Conta/o de Natal
A menina rica pôs um avental
E deu um bodo aos pobres
O poema de Sidónio Muralha vem sempre à memória nestas épocas oficialmente proclamadas como «caritativas».
Mas este ano talvez as meninas ricas prefiram seguir o exemplo dos seus papás accionistas de grande empresas: em vez de porem aventais e dar bodo a pobres, farão um cházinho para as suas amigas, com um bolo comprado talvez com moedas recolhidas das gamelas de pobrezinhos: «a crise chega a todos, não é?
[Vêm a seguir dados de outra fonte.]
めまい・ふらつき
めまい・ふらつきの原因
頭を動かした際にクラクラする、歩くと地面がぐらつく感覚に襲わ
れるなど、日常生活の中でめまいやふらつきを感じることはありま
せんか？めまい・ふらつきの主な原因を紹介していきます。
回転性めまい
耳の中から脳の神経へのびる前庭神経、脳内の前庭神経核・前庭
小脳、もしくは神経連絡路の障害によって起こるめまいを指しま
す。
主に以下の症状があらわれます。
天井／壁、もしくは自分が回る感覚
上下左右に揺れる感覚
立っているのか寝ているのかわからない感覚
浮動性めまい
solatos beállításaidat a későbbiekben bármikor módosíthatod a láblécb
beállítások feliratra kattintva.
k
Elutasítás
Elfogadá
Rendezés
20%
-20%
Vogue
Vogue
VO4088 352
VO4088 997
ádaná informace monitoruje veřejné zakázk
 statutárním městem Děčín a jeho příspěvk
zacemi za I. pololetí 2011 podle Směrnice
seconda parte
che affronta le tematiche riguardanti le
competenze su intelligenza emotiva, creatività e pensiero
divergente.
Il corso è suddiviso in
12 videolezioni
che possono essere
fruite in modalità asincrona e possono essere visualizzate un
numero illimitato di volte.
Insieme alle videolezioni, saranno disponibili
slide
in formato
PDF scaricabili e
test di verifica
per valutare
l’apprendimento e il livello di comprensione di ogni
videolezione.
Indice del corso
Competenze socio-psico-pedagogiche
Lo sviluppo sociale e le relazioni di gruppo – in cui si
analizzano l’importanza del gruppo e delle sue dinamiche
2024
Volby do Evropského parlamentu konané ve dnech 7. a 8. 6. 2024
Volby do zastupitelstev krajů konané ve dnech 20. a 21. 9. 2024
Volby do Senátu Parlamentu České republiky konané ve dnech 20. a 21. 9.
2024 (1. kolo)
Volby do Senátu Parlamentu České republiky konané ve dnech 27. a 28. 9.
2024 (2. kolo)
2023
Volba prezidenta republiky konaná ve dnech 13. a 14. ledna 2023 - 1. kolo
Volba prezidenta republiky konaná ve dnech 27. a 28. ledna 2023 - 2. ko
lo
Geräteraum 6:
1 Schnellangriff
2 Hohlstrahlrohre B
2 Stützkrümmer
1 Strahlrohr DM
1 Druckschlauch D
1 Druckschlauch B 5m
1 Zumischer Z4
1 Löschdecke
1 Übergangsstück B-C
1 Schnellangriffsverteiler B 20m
E todos devem contribuir para salvar o País!»
Refiro-me, fique claro, à decisão dos gestores de grandes empresas (algumas com participação de capital público!) de distribuir já este ano os lucros, para estes não serem abrangidos pelo aumento de impostos decretado pelo ministro das Finanças para o próximo ano.
«Aumento de impostos não é coisa que se imponha a quem tem dividendos a receber (dirão os senhores accionistas), isso prejudicaria o afluxo de capitais».
Teria sido possível, como propôs o PCP, impedir tal desaforo com uma lei da Assembleia da República. Mas – PASME-SE! – a proposta do PCP não foi aprovada POR OPOSIÇÃO DO PARTIDO SOCIALISTA! Tendo o líder do Grupo Parlamentar do PS, Francisco de Assis, ameaçado demitir-se se a bancada do PS, retalhada pelos remorsos, votasse pela aprovação da proposta do PCP!
Como S. Francisco de Assis, o «poverello», se revolveria na cova perante tal desaforo do seu homónimo, tão generoso e descarado defensor da banca, da finança e da bolsa!
Mas, quanto a mim, este episódio é muito esclarecedor do período económico e político que estamos vivendo.
«Contos de Natal, cheios de bondades e de generosidades? Isso são velharias – dirão ainda os grandes accionistas. Já não correspondem à nossa época, tal como essa velharia da luta de classes. Os pobres que paguem a crise: eles até podem alimentar-se com os restos dos restaurantes, como disse o Dr. Cavaco».
Claro: para eles o que conta não são «contos de Natal» – são as contas do Natal.